Deprecated schema fields should remain in the schema until at least the next MAJOR version number. Preferably, deprecated schema fields should be retained indefinitely, unless there is a clear need to remove them.

Deprecated fields which appeared in a previous official release must be labeled with the appropriate x-airr tags that denote deprecation, explain the rationale, and specify the replacement fields (if any). For example:

organism:
  description: Binomial designation of subject's species
    x-airr:
      deprecated: true
      deprecated-description: Field was renamed to species for clarity.
      deprecated-replaced-by: [species]

Development Setup

Local development and testing can be performed either directly in your machine environment, or you can use a docker container which avoids conflicts with other software.
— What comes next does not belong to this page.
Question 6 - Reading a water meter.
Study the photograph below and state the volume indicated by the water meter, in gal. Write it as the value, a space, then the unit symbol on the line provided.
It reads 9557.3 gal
For all cases, you will want a local copy of the github repository.

git clone https://github.com/airr-community/airr-standards.git

If you will be working in a docker container, you can pull down the airr-standards image, which has all of the prerequisites installed, or you can use your own image. The airr-standards image provides a python3 environment.
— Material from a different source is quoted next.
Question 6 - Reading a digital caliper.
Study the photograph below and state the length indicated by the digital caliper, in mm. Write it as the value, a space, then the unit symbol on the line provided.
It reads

docker pull airrc/airr-standards

You will want to mount your local copy of the github repository into the container. This example command puts your local copy at the /work directory. Note that a copy of the repository exists in the image from when it is built, but don't edit that copy as your changes will get lost when you exit the docker container. It is suggested that you edit files outside of the docker container to prevent permissions issues. Also, avoid doing git commands inside the docker container. Certains commands that write data like git add or git commit can change permissions and make your local copy of the repository unusable.

cd airr-standards
docker run -v $PWD:/work -it airrc/airr-standards bash

Python Library

Normal users would install the python library using pip which pulls the package from the internet. For development, you want to install from your local copy. The commands are similar whether in docker or directly in your machine environment. Starting at the top level repository directory:

cd lang/python
python setup.py install

If you are working directly in your machine environment, you may want to install in your user site packages instead of the system site packages, which can be done by adding the --user option to the install.
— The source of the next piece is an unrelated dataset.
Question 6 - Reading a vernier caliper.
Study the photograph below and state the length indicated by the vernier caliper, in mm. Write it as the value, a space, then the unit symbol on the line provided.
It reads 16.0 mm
python setup.py install --user

You can run the python test suite from the same directory where you do the install command.

python -m unittest discover

R Library

Users can install the latest release from CRAN in the usual way via install.packages("airr"). To build the package from a local source copy first install the build dependencies:

install.packages(c("devtools", "knitr", "rmarkdown", "testthat"))

Then run the following R commands from the package root lang/R:

library(devtools)
install_deps(dep=T)
document()
build()
install()

Tests can be run from the same directory as follows:

library(devtools)
test()

Documentation

The documentation at docs.airr-community.org is built using sphinx in a python3 environment. From the top level airr-standards directory, run this command to build a local version of the website.

sphinx-build -a -E -b html docs docs/_build/html

The documentation can then be viewed in your browser by opening the file docs/_build/html/index.html.

Code Style

General Guidelines

  • Do not commit .gitignore files or IDE project files.

Python

R

  • Follow the Bioconductor style, except use snake_case for variable names and a single # for comments.
  • Use roxygen2 for inline documentation and namespace management.